## Problem requirements
Every record here must be copied exactly, except for the images it holds.

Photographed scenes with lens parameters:

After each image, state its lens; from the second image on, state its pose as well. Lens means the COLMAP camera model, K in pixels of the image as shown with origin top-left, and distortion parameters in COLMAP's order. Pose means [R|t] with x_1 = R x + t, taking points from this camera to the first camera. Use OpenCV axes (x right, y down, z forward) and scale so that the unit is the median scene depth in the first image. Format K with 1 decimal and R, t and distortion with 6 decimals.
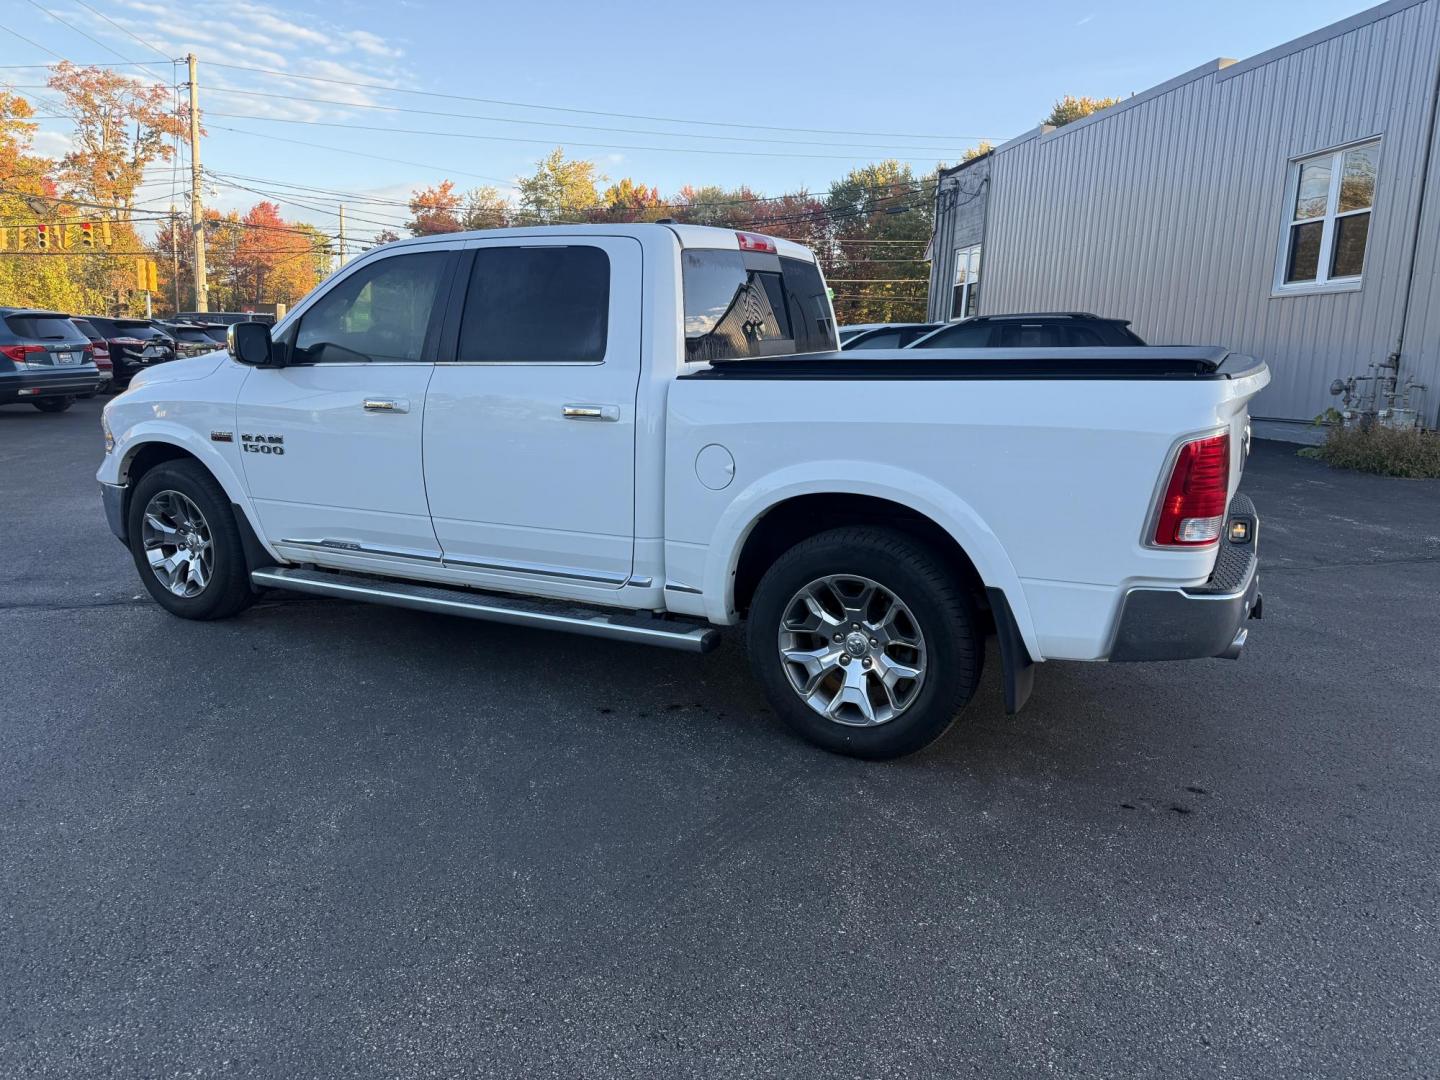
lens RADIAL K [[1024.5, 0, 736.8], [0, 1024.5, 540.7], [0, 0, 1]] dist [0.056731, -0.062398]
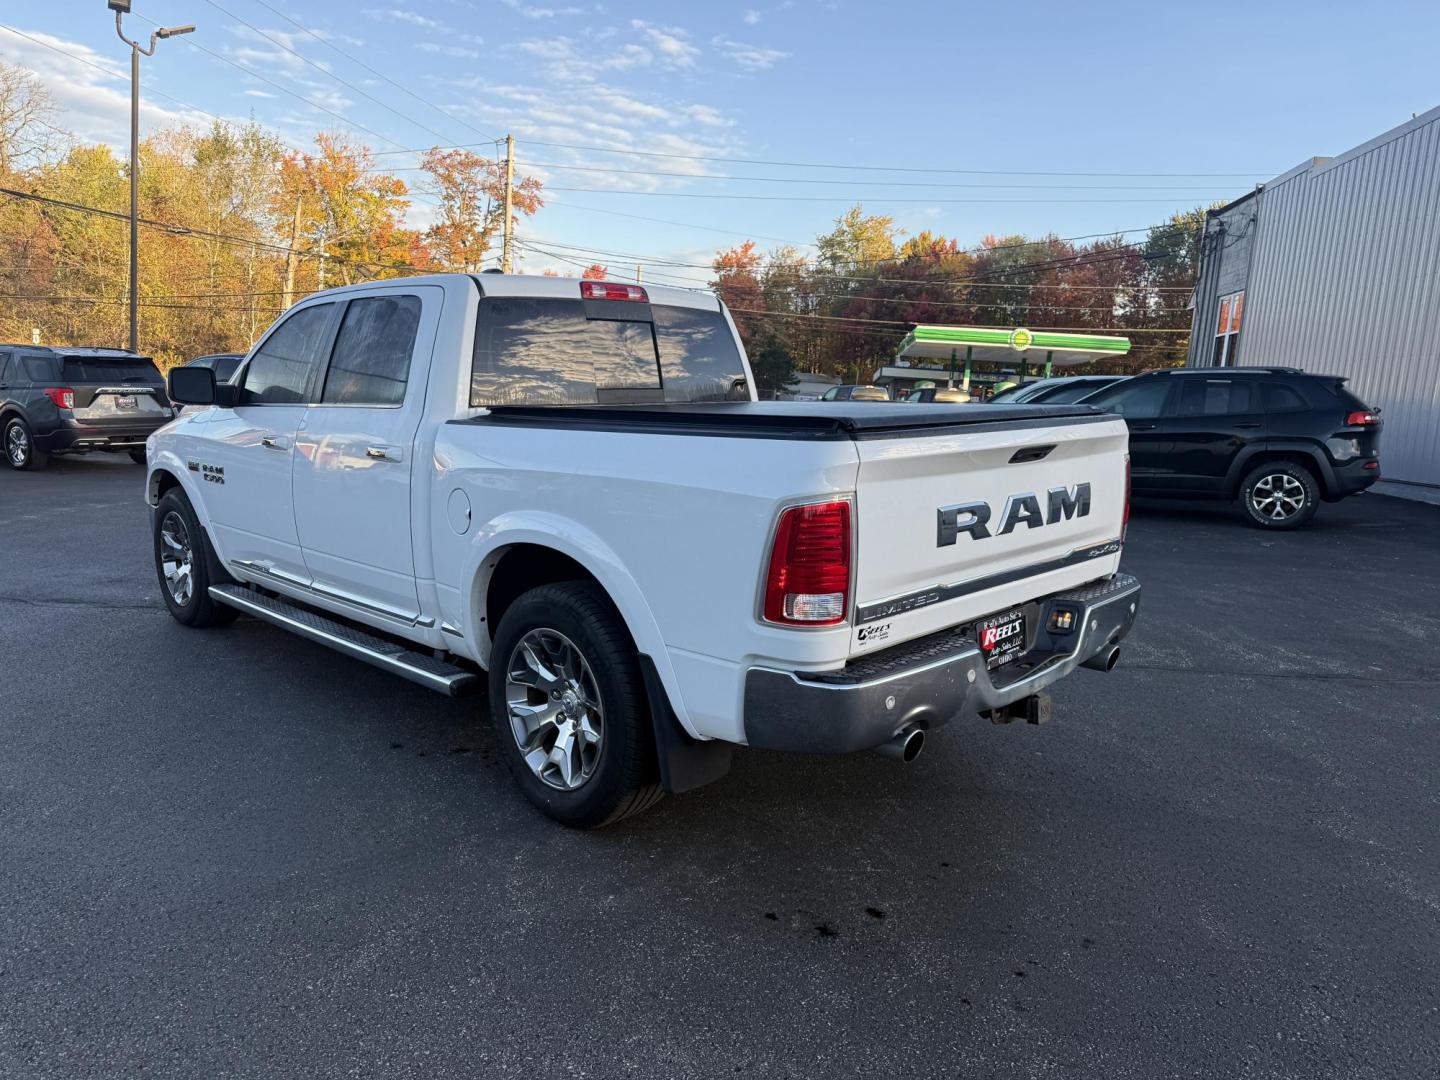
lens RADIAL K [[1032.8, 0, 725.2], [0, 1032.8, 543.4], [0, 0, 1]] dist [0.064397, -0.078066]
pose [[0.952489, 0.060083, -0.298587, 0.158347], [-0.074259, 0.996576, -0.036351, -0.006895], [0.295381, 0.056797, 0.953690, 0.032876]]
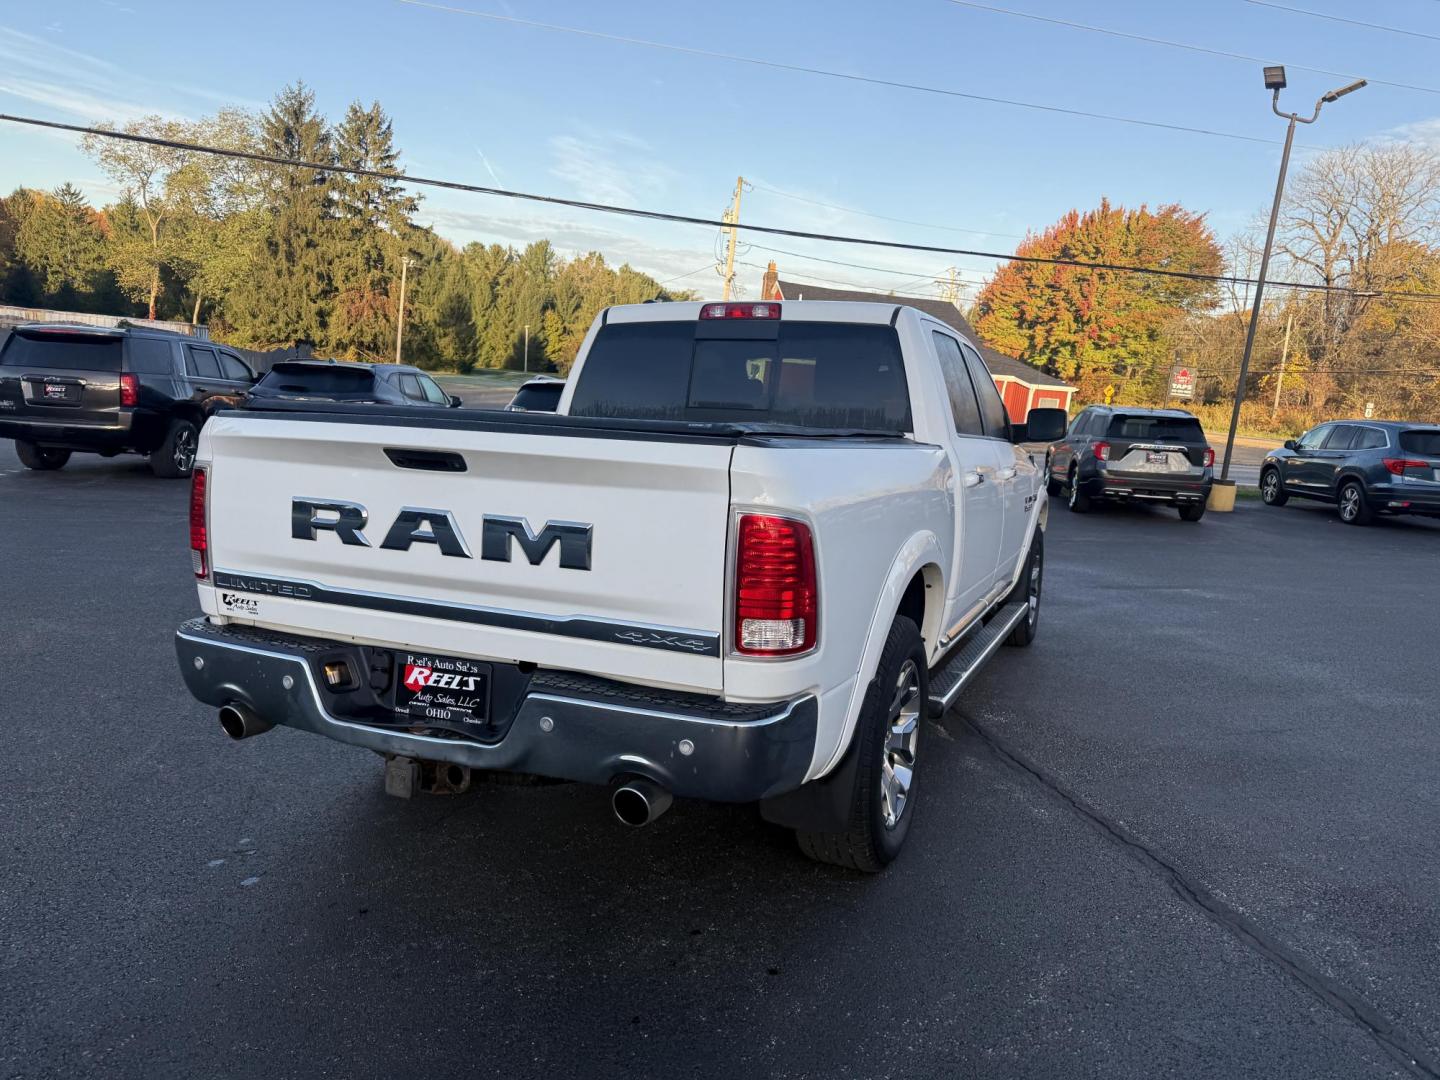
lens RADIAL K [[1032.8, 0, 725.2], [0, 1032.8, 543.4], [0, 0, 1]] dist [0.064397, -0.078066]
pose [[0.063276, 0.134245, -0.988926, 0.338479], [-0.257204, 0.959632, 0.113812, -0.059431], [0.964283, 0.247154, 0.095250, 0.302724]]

## Task result
After each image, state its lens; from the second image on, state its pose as well. Lens means the COLMAP camera model, K in pixels of the image as shown with origin top-left, and distortion parameters in COLMAP's order. Pose means [R|t] with x_1 = R x + t, taking points from this camera to the first camera. Use OpenCV axes (x right, y down, z forward) and scale so that the unit is the median scene depth in the first image. Format K with 1 decimal and R, t and distortion with 6 decimals.
lens RADIAL K [[1024.5, 0, 736.8], [0, 1024.5, 540.7], [0, 0, 1]] dist [0.056731, -0.062398]
lens RADIAL K [[1032.8, 0, 725.2], [0, 1032.8, 543.4], [0, 0, 1]] dist [0.064397, -0.078066]
pose [[0.952489, 0.060083, -0.298587, 0.158347], [-0.074259, 0.996576, -0.036351, -0.006895], [0.295381, 0.056797, 0.953690, 0.032876]]
lens RADIAL K [[1032.8, 0, 725.2], [0, 1032.8, 543.4], [0, 0, 1]] dist [0.064397, -0.078066]
pose [[0.063276, 0.134245, -0.988926, 0.338479], [-0.257204, 0.959632, 0.113812, -0.059431], [0.964283, 0.247154, 0.095250, 0.302724]]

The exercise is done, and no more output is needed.